Discovering Insights into Serious Risk to Newborn Health

Katherine Gregory in the Lab

Katherine Gregory, PhD, RN

As a nurse in the Brigham and Women’s Hospital Neonatal Intensive Care Unit (NICU), Katherine Gregory, PhD, RN, now executive director for Women’s and Newborn Health, became increasingly curious and concerned about a condition called necrotizing enterocolitis (NEC), a sometimes-fatal infectious disease of the gut in preterm infants. NEC can cause severe infection, ruptured bowel, malnutrition, prolonged hospitalization, and in some cases, death. Her time in the NICU inspired Gregory to launch a research project to examine NEC in search of a biomarker - a biological substance that indicates the presence of a disease or a pathogen. “The NICU team caring for preterm infants needed to be able to measure something that would give warning signs that the disease was inevitable so that they could be better prepared,” said Gregory.

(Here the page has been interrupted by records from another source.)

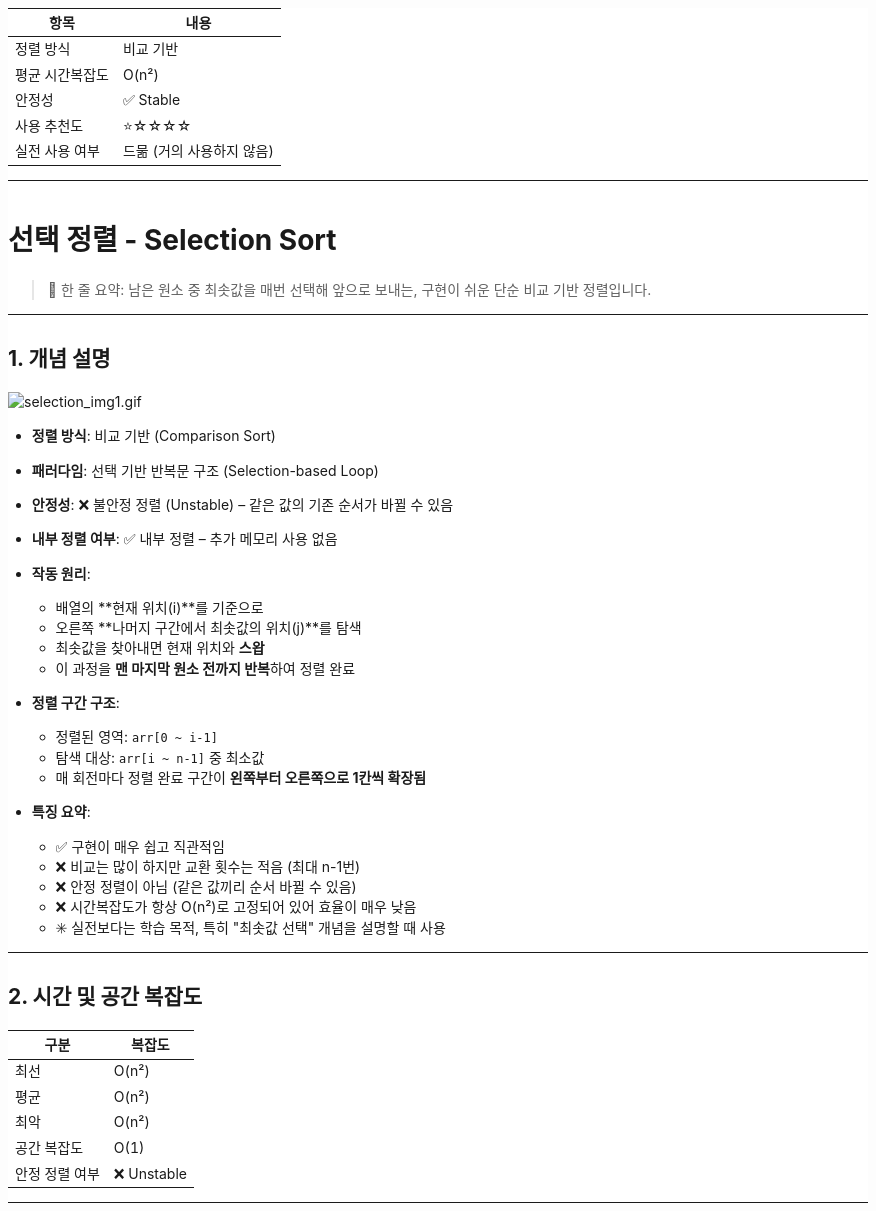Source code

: | 항목       | 내용              |
| -------- | --------------- |
| 정렬 방식    | 비교 기반           |
| 평균 시간복잡도 | O(n²)           |
| 안정성      | ✅ Stable        |
| 사용 추천도   | ⭐☆☆☆☆           |
| 실전 사용 여부 | 드묾 (거의 사용하지 않음) |

---
# 선택 정렬 - Selection Sort

> 📌 한 줄 요약: 남은 원소 중 최솟값을 매번 선택해 앞으로 보내는, 구현이 쉬운 단순 비교 기반 정렬입니다.

---

## 1. 개념 설명
![selection_img1.gif](../../images/selection_img1.gif)
- **정렬 방식**: 비교 기반 (Comparison Sort)
- **패러다임**: 선택 기반 반복문 구조 (Selection-based Loop)
- **안정성**: ❌ 불안정 정렬 (Unstable) – 같은 값의 기존 순서가 바뀔 수 있음
- **내부 정렬 여부**: ✅ 내부 정렬 – 추가 메모리 사용 없음

- **작동 원리**:
    - 배열의 **현재 위치(i)**를 기준으로
    - 오른쪽 **나머지 구간에서 최솟값의 위치(j)**를 탐색
    - 최솟값을 찾아내면 현재 위치와 **스왑**
    - 이 과정을 **맨 마지막 원소 전까지 반복**하여 정렬 완료

- **정렬 구간 구조**:
    - 정렬된 영역: `arr[0 ~ i-1]`
    - 탐색 대상: `arr[i ~ n-1]` 중 최소값
    - 매 회전마다 정렬 완료 구간이 **왼쪽부터 오른쪽으로 1칸씩 확장됨**

- **특징 요약**:
    - ✅ 구현이 매우 쉽고 직관적임
    - ❌ 비교는 많이 하지만 교환 횟수는 적음 (최대 n-1번)
    - ❌ 안정 정렬이 아님 (같은 값끼리 순서 바뀔 수 있음)
    - ❌ 시간복잡도가 항상 O(n²)로 고정되어 있어 효율이 매우 낮음
    - ✳️ 실전보다는 학습 목적, 특히 "최솟값 선택" 개념을 설명할 때 사용

---

## 2. 시간 및 공간 복잡도

| 구분            | 복잡도    |
|-----------------|-----------|
| 최선            | O(n²)     |
| 평균            | O(n²)     |
| 최악            | O(n²)     |
| 공간 복잡도     | O(1)      |
| 안정 정렬 여부   | ❌ Unstable |

---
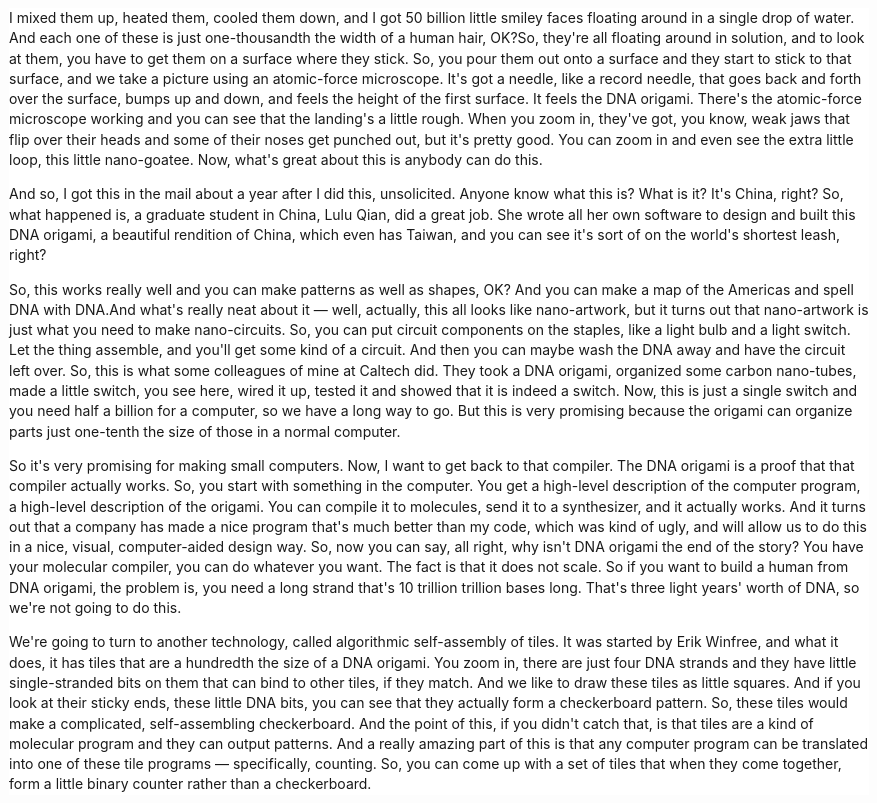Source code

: I mixed them up, heated them, cooled them down, and I got 50 billion little smiley faces
floating around in a single drop of water. And each one of these is just one-thousandth
the width of a human hair, OK?So, they're all floating around in solution, and to look at
them, you have to get them on a surface where they stick. So, you pour them out onto a
surface and they start to stick to that surface, and we take a picture using an
atomic-force microscope. It's got a needle, like a record needle, that goes back and forth
over the surface, bumps up and down, and feels the height of the first surface. It feels
the DNA origami. There's the atomic-force microscope working and you can see that the
landing's a little rough. When you zoom in, they've got, you know, weak jaws that flip
over their heads and some of their noses get punched out, but it's pretty good. You can
zoom in and even see the extra little loop, this little nano-goatee. Now, what's great
about this is anybody can do this.

And so, I got this in the mail about a year after I did this, unsolicited. Anyone know
what this is? What is it? It's China, right? So, what happened is, a graduate student in
China, Lulu Qian, did a great job. She wrote all her own software to design and built this
DNA origami, a beautiful rendition of China, which even has Taiwan, and you can see it's
sort of on the world's shortest leash, right? 

So, this works really well and you can make patterns as well as shapes, OK? And you can
make a map of the Americas and spell DNA with DNA.And what's really neat about it — well,
actually, this all looks like nano-artwork, but it turns out that nano-artwork is just
what you need to make nano-circuits. So, you can put circuit components on the staples,
like a light bulb and a light switch. Let the thing assemble, and you'll get some kind of
a circuit. And then you can maybe wash the DNA away and have the circuit left over. So,
this is what some colleagues of mine at Caltech did. They took a DNA origami, organized
some carbon nano-tubes, made a little switch, you see here, wired it up, tested it and
showed that it is indeed a switch. Now, this is just a single switch and you need half a
billion for a computer, so we have a long way to go. But this is very promising because
the origami can organize parts just one-tenth the size of those in a normal
computer.

So it's very promising for making small computers. Now, I want to get back to that
compiler. The DNA origami is a proof that that compiler actually works. So, you start with
something in the computer. You get a high-level description of the computer program, a
high-level description of the origami. You can compile it to molecules, send it to a
synthesizer, and it actually works. And it turns out that a company has made a nice
program that's much better than my code, which was kind of ugly, and will allow us to do
this in a nice, visual, computer-aided design way. So, now you can say, all right, why
isn't DNA origami the end of the story? You have your molecular compiler, you can do
whatever you want. The fact is that it does not scale. So if you want to build a human
from DNA origami, the problem is, you need a long strand that's 10 trillion trillion bases
long. That's three light years' worth of DNA, so we're not going to do
this.

We're going to turn to another technology, called algorithmic self-assembly of tiles. It
was started by Erik Winfree, and what it does, it has tiles that are a hundredth the size
of a DNA origami. You zoom in, there are just four DNA strands and they have little
single-stranded bits on them that can bind to other tiles, if they match. And we like to
draw these tiles as little squares. And if you look at their sticky ends, these little DNA
bits, you can see that they actually form a checkerboard pattern. So, these tiles would
make a complicated, self-assembling checkerboard. And the point of this, if you didn't
catch that, is that tiles are a kind of molecular program and they can output patterns.
And a really amazing part of this is that any computer program can be translated into one
of these tile programs — specifically, counting. So, you can come up with a set of tiles
that when they come together, form a little binary counter rather than a
checkerboard.
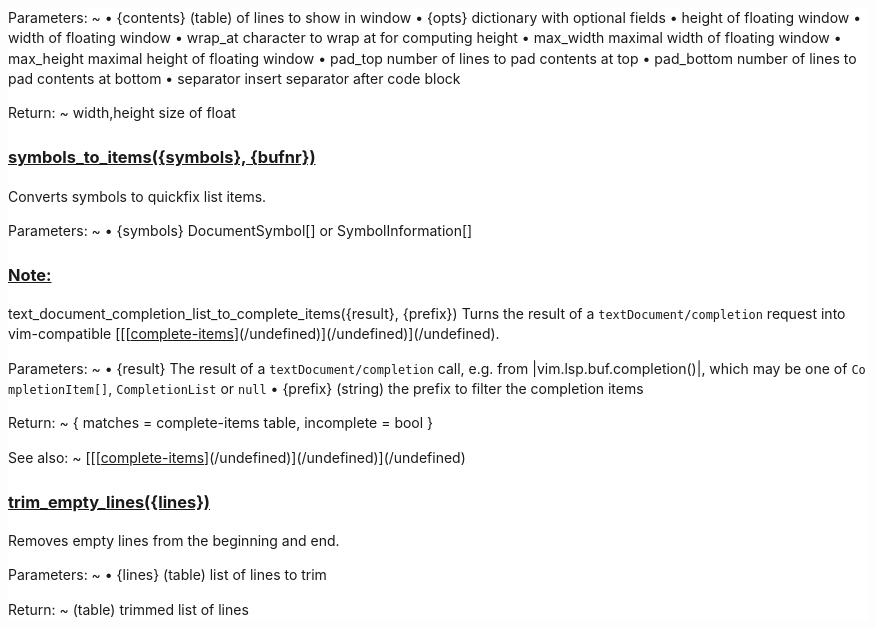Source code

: Parameters: ~
• {contents}  (table) of lines to show in window
• {opts}      dictionary with optional fields
• height of floating window
• width of floating window
• wrap_at character to wrap at for computing height
• max_width maximal width of floating window
• max_height maximal height of floating window
• pad_top number of lines to pad contents at top
• pad_bottom number of lines to pad contents at bottom
• separator insert separator after code block

Return: ~
width,height size of float

### <a id="vim.lsp.util.symbols_to_items()" class="section-title" href="#vim.lsp.util.symbols_to_items()">symbols_to_items({symbols}, {bufnr})</a>
Converts symbols to quickfix list items.

Parameters: ~
• {symbols}  DocumentSymbol[] or SymbolInformation[]

### <a id="vim.lsp.util.text_document_completion_list_to_complete_items()" class="section-title" href="#vim.lsp.util.text_document_completion_list_to_complete_items()">Note:</a>
text_document_completion_list_to_complete_items({result}, {prefix})
Turns the result of a `textDocument/completion` request into
vim-compatible [[[[complete-items](/undefined#complete-items)](/undefined)](/undefined)](/undefined).

Parameters: ~
• {result}  The result of a `textDocument/completion` call, e.g. from
|vim.lsp.buf.completion()|, which may be one of
`CompletionItem[]`, `CompletionList` or `null`
• {prefix}  (string) the prefix to filter the completion items

Return: ~
{ matches = complete-items table, incomplete = bool }

See also: ~
[[[[complete-items](/undefined#complete-items)](/undefined)](/undefined)](/undefined)

### <a id="vim.lsp.util.trim_empty_lines()" class="section-title" href="#vim.lsp.util.trim_empty_lines()">trim_empty_lines({lines})</a>
Removes empty lines from the beginning and end.

Parameters: ~
• {lines}  (table) list of lines to trim

Return: ~
(table) trimmed list of lines
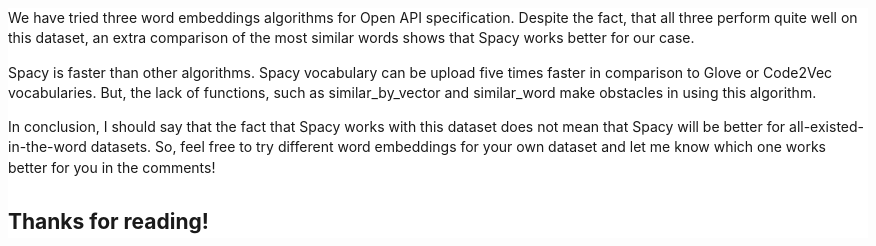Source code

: We have tried three word embeddings algorithms for Open API specification. Despite the fact, that all three perform quite well on this dataset, an extra comparison of the most similar words shows that Spacy works better for our case. 

Spacy is faster than other algorithms. Spacy vocabulary can be upload five times faster in comparison to Glove or Code2Vec vocabularies. But, the lack of functions, such as similar_by_vector and similar_word  make obstacles in using this algorithm.

In conclusion, I should say that the fact that Spacy works with this dataset does not mean that Spacy will be better for all-existed-in-the-word datasets. So,  feel free to try different word embeddings for your own dataset and let me know which one works better for you in the comments!

## Thanks for reading! 





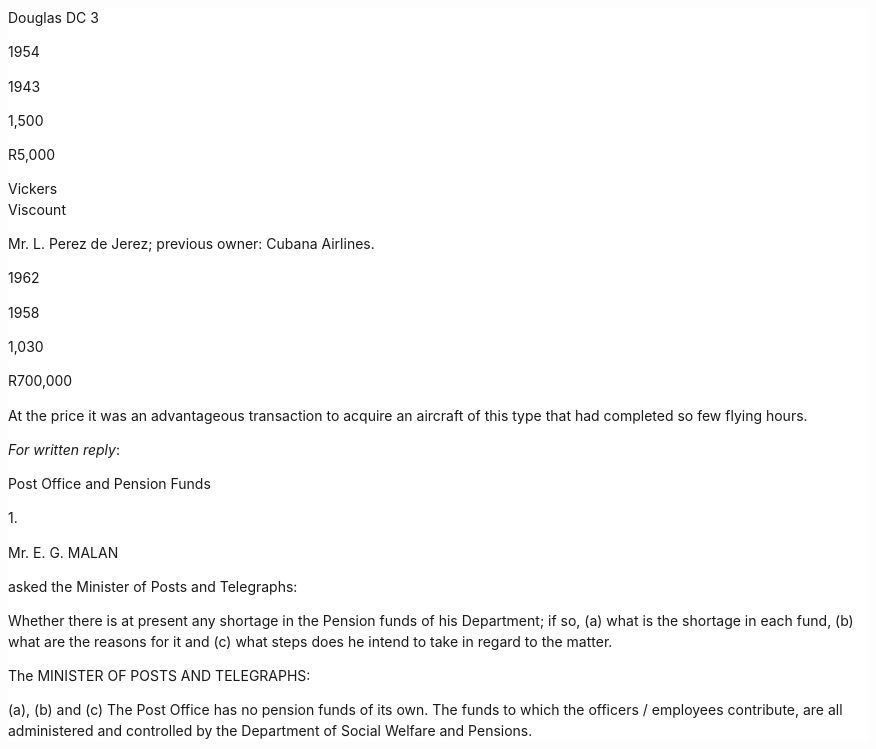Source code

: <tr>

<td><p>Douglas DC 3</p></td>

<td><p>1954</p></td>

<td><p>1943</p></td>

<td><p>1,500</p></td>

<td><p>R5,000</p></td>

</tr>

<tr>

<td><p>Vickers<br/>Viscount</p></td>

<td><p>Mr. L. Perez de Jerez; previous owner: Cubana Airlines.</p></td>

<td><p>1962</p></td>

<td><p>1958</p></td>

<td><p>1,030</p></td>

<td><p>R700,000</p></td>

<td><p>At the price it was an advantageous transaction to acquire an aircraft of this type that had completed so few flying hours.</p></td>

</tr>

</table>

</answer>

</oralStatements>

<p><i>For written reply</i>:</p>

<writtenStatements>

<heading>Post Office and Pension Funds</heading>

<question by="#malan" to="#minister_of_posts_and_telegraphs">

<num>1.</num>

<from>Mr. E. G. MALAN</from>

<p>asked the Minister of Posts and Telegraphs:</p>

<p>Whether there is at present any shortage in the Pension funds of his Department; if so, (a) what is the shortage in each fund, (b) what are the reasons for it and (c) what steps does he intend to take in regard to the matter.</p>

</question>

<answer by="#minister_of_posts_and_telegraphs" to="#malan">

<from>The MINISTER OF POSTS AND TELEGRAPHS:</from>

<p>(a), (b) and (c) The Post Office has no pension funds of its own. The funds to which the officers / employees contribute, are all administered and controlled by the Department of Social Welfare and Pensions.</p>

In collaboration with a multidisciplinary research team, she successfully measured a biomarker for NEC called intestinal fatty acid binding protein (iFABP), a protein specific to intestinal inflammation and injury. The team found that elevated levels of iFABP appeared in urine within three and seven days before the onset of NEC symptoms. The research was published in The Journal of Pediatrics. The team hopes to build on this work by conducting a study that will explore various approaches to using markers of inflammatory disease in the clinical setting. “We have made progress towards understanding NEC,” said Gregory. “However, this disease remains a major contributor to morbidity and mortality for preterm infants, so we have more work to do, for babies cared for at the Brigham and around the globe.”